Saved entries
** Begin **

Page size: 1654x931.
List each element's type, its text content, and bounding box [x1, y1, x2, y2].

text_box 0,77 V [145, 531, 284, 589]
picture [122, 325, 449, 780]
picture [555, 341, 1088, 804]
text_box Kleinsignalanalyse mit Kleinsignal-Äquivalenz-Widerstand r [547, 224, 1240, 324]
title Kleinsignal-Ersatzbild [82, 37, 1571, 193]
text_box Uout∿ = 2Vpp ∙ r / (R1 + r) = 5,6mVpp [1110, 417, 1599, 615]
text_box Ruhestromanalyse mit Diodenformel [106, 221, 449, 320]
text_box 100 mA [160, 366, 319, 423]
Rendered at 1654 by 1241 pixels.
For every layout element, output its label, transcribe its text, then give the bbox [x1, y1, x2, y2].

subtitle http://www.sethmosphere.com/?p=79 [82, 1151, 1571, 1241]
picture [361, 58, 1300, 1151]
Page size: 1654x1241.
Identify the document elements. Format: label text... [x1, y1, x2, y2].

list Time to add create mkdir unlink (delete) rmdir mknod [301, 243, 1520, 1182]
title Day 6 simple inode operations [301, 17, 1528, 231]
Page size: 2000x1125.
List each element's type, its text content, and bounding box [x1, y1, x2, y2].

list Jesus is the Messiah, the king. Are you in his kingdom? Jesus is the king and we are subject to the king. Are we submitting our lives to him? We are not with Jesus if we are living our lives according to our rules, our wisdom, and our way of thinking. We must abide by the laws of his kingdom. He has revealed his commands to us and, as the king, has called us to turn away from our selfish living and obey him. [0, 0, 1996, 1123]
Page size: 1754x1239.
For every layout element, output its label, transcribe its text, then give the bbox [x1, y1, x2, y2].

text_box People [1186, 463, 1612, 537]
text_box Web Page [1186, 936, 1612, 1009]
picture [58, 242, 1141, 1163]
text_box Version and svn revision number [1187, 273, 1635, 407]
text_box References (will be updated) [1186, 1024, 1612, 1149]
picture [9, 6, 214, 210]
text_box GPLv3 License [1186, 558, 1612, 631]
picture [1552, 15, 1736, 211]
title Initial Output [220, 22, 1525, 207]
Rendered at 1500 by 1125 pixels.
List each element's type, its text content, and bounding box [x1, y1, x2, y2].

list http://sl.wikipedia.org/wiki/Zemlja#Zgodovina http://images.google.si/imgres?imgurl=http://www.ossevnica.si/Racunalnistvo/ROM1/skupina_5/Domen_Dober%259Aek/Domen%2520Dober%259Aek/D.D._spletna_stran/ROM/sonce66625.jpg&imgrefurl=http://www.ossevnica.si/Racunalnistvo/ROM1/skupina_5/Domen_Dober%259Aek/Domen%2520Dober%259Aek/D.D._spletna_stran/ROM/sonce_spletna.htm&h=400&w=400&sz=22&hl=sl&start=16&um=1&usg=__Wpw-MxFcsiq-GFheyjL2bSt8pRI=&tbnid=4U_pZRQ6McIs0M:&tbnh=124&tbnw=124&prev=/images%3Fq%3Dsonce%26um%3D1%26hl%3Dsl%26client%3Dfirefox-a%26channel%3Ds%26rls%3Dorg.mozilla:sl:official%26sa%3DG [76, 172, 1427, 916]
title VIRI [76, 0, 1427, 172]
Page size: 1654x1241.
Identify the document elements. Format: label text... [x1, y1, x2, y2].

** End **

**Exercise goal:**
Reproduce the listing from its start through the line containing "picture [361, 58, 1300, 1151]", replacing "bounding box" with "enclosing rectangle" and leaving everything else unchanged.

**Exercise solution:**
Page size: 1654x931.
List each element's type, its text content, and enclosing rectangle [x1, y1, x2, y2].

text_box 0,77 V [145, 531, 284, 589]
picture [122, 325, 449, 780]
picture [555, 341, 1088, 804]
text_box Kleinsignalanalyse mit Kleinsignal-Äquivalenz-Widerstand r [547, 224, 1240, 324]
title Kleinsignal-Ersatzbild [82, 37, 1571, 193]
text_box Uout∿ = 2Vpp ∙ r / (R1 + r) = 5,6mVpp [1110, 417, 1599, 615]
text_box Ruhestromanalyse mit Diodenformel [106, 221, 449, 320]
text_box 100 mA [160, 366, 319, 423]
Rendered at 1654 by 1241 pixels.
For every layout element, output its label, transcribe its text, then give the bbox [x1, y1, x2, y2].

subtitle http://www.sethmosphere.com/?p=79 [82, 1151, 1571, 1241]
picture [361, 58, 1300, 1151]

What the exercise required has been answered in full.